According to claim 1,

Wherein the path extraction unit detects a target node corresponding to the target and a plurality of proximal nodes close to the target node among the genetic network based on an influence score through network propagation using a page rank algorithm.
According to claim 2,

The path extraction unit selects the target biological path from among a plurality of candidate biological pathways based on a normalized enrichment score (NES) using a gene set enrichment test and a hypergeometric test. .
According to claim 1,

The gene network is a protein-protein interaction (Protein-Protein Interaction) network, the device.
According to claim 1,

The immuno-cancer agent comprises at least one of an anti-PD-1 antibody, an anti-PD-L1 antibody, and an anti-CTLA4 antibody.
According to claim 1,

Wherein the target comprises at least one of PD-1 protein, PD-L1 protein and CTLA4 protein.
According to claim 1,

The anti-cancer immune response discrimination model is pre-learned based on the clinical results of the presence or absence of response to the target gene information and the immuno-cancer drug of a plurality of cancer patients, the apparatus.
In the method for determining the presence or absence of a response to an immune anticancer drug in a cancer patient using machine learning,

extracting a target biological pathway including a target of an immune anti-cancer drug from a gene network;

converting gene activity information from transcriptome data of a target cancer patient to be subjected to immunotherapy using the immuno-cancer agent into activity information of the target biological pathway; and

Entering the target gene information into a pre-learned immune anticancer drug response discrimination model to determine whether the target cancer patient has a response to the immune anticancer drug

To include, the method.
According to claim 8,

The step of extracting the target biological pathway includes detecting a target node corresponding to the target and a plurality of proximal nodes close to the target node in the gene network based on an influence score through network propagation using a page rank algorithm.
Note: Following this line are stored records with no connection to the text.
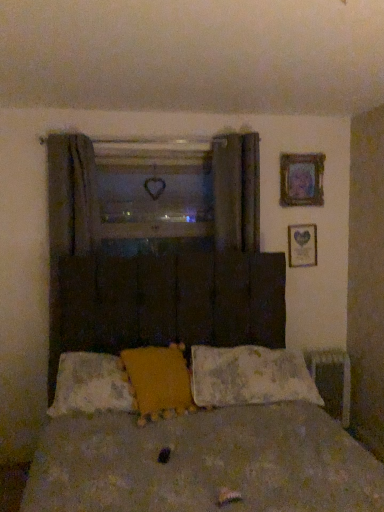
Question: Does point (291, 198) appear closer or farther from the camera than point (185, 210)?

Choices:
 (A) farther
 (B) closer

Answer: (B)

Question: Is wooden picture frame at upper right, which is the second picture frame in bottom-to-top order, in front of or behind wooden frame at center in the image?

Choices:
 (A) behind
 (B) front

Answer: (A)

Question: Estimate the real-world distances between objects in this image. Which object is closer to the wooden picture frame at upper right, the first picture frame positioned from the bottom?

Choices:
 (A) textured brown bed at center
 (B) fluffy white pillow at center, acting as the 3th pillow starting from the right
 (C) yellow fabric pillow at center, positioned as the 2th pillow in left-to-right order
 (D) wooden picture frame at upper right, which is the 1th picture frame from top to bottom
 (E) dark fabric curtain at upper center, which is counted as the first curtain, starting from the right

Answer: (D)

Question: Which object is the closest to the fluffy white pillow at center, acting as the first pillow starting from the right?

Choices:
 (A) wooden picture frame at upper right, which is the second picture frame in bottom-to-top order
 (B) metallic gray radiator at lower right
 (C) dark fabric curtain at upper center, which is counted as the first curtain, starting from the right
 (D) textured brown bed at center
 (E) wooden frame at center

Answer: (D)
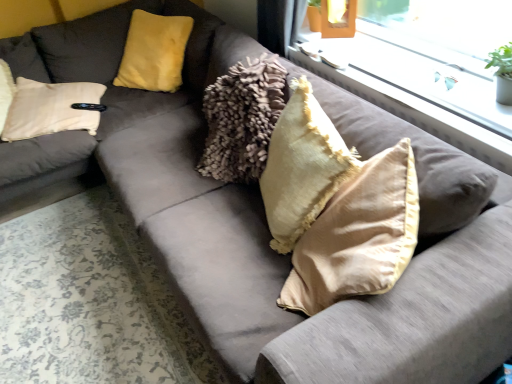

How to do it.
According to claim 9,

The step of extracting the target biological pathway selects the target biological pathway from among a plurality of candidate biological pathways based on a normalized enrichment score (NES) using a gene set enrichment test and a hypergeometric test. Which further comprises the step of doing, the method.
According to claim 8,

Wherein the gene network is a protein-protein interaction (Protein-Protein Interaction) network.
According to claim 8,

The method of claim 1, wherein the immunocancer agent includes at least one of an anti-PD-1 antibody, an anti-PD-L1 antibody, and an anti-CTLA4 antibody.
According to claim 8,

Wherein the target comprises at least one of PD-1 protein, PD-L1 protein and CTLA4 protein.
According to claim 8,

Further comprising the step of learning the immune anti-cancer agent response discrimination model based on the target gene information of a plurality of cancer patients and clinical results regarding the presence or absence of response to the immuno-cancer agent.